Highlights & Insights¶
- Paradigm Shift in Strategy Evolution: Moving from "executing fixed strategies" to "discovering strategies themselves" is a breakthrough. The dynamic strategy tree growth mechanism is transferable to other systematic exploration tasks.
- Engineering the Exploit-Explore Balance: The combination of dynamic thresholds and budget constraints elegantly handles the classic decision problem in a hierarchical strategy space.
- Dual-loop Feedback Architecture: The design of specimen-level rapid iteration paired with strategy-level knowledge accumulation provides a roadmap for any agent-based system requiring multi-level optimization.
Limitations & Future Work¶
- Dependency on the LLM's strategy generation capability; a weak Orchestrator LLM may fail to generate effective strategies.
- The 11 predefined tools limit the physical feasible space of attacks; expanding the toolset may reveal more vulnerabilities.
- Evaluation primarily focuses on ASR, with insufficient granularity in grading the semantic severity of attacks.
Related Work & Insights¶
- vs TRUST-VLM: While TRUST-VLM automates test case generation within fixed strategy frameworks, TreeTeaming discovers strategies themselves at a higher dimension.

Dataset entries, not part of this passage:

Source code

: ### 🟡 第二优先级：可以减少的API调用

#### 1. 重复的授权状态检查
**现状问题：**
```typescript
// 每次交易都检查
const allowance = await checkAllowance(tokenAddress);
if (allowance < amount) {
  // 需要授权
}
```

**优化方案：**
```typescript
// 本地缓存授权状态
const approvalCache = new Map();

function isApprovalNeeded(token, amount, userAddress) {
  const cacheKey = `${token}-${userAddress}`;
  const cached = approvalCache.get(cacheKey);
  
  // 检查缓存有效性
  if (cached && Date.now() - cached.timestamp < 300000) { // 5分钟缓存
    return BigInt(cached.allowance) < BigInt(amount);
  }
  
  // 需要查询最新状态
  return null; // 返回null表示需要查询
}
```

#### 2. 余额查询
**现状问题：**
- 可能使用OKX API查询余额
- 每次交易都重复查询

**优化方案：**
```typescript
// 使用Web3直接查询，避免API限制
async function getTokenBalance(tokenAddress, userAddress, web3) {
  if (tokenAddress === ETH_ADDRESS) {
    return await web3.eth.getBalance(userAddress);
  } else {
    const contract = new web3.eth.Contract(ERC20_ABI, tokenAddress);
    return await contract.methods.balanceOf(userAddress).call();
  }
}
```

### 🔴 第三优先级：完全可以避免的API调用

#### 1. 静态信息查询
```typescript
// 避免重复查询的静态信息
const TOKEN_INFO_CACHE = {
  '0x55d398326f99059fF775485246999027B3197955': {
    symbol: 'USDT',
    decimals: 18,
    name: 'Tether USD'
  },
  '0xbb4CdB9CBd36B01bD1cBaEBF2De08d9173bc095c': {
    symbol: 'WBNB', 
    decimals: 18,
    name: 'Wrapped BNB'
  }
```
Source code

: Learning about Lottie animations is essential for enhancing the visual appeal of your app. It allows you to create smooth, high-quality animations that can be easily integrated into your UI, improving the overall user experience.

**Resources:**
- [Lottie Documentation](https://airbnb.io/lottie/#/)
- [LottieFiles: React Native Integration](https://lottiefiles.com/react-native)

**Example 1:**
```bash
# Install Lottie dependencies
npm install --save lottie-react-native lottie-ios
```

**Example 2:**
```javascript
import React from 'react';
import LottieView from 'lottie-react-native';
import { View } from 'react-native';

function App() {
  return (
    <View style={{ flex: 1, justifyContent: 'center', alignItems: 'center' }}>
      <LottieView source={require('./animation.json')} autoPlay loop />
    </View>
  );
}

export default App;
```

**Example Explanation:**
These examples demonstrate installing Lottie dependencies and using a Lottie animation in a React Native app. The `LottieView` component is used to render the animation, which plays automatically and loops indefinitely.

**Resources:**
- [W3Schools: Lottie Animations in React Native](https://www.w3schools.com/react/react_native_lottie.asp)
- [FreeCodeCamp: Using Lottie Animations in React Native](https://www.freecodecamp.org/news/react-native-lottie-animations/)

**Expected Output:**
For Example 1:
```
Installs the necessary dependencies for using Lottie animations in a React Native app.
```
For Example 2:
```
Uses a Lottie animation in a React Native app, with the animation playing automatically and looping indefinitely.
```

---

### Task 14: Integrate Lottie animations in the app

- vs SI-Attack: SI-Attack optimizes within a single image-text rearrangement paradigm, whereas TreeTeaming explores multiple attack paradigms.
- vs Manual Methods (FigStep/MML/JOOD): These are handcrafted single-point strategies; TreeTeaming is an automated search engine for the strategy space.
Rating¶
- Novelty: ⭐⭐⭐⭐⭐ Paradigm shift from static execution to dynamic discovery.
- Experimental Thoroughness: ⭐⭐⭐⭐ Covers 12 VLMs; ablation details are solid.
- Writing Quality: ⭐⭐⭐⭐ Clear framework and well-defined motivation.
- Value: ⭐⭐⭐⭐⭐ High significance for AI safety with highly transferable framework logic.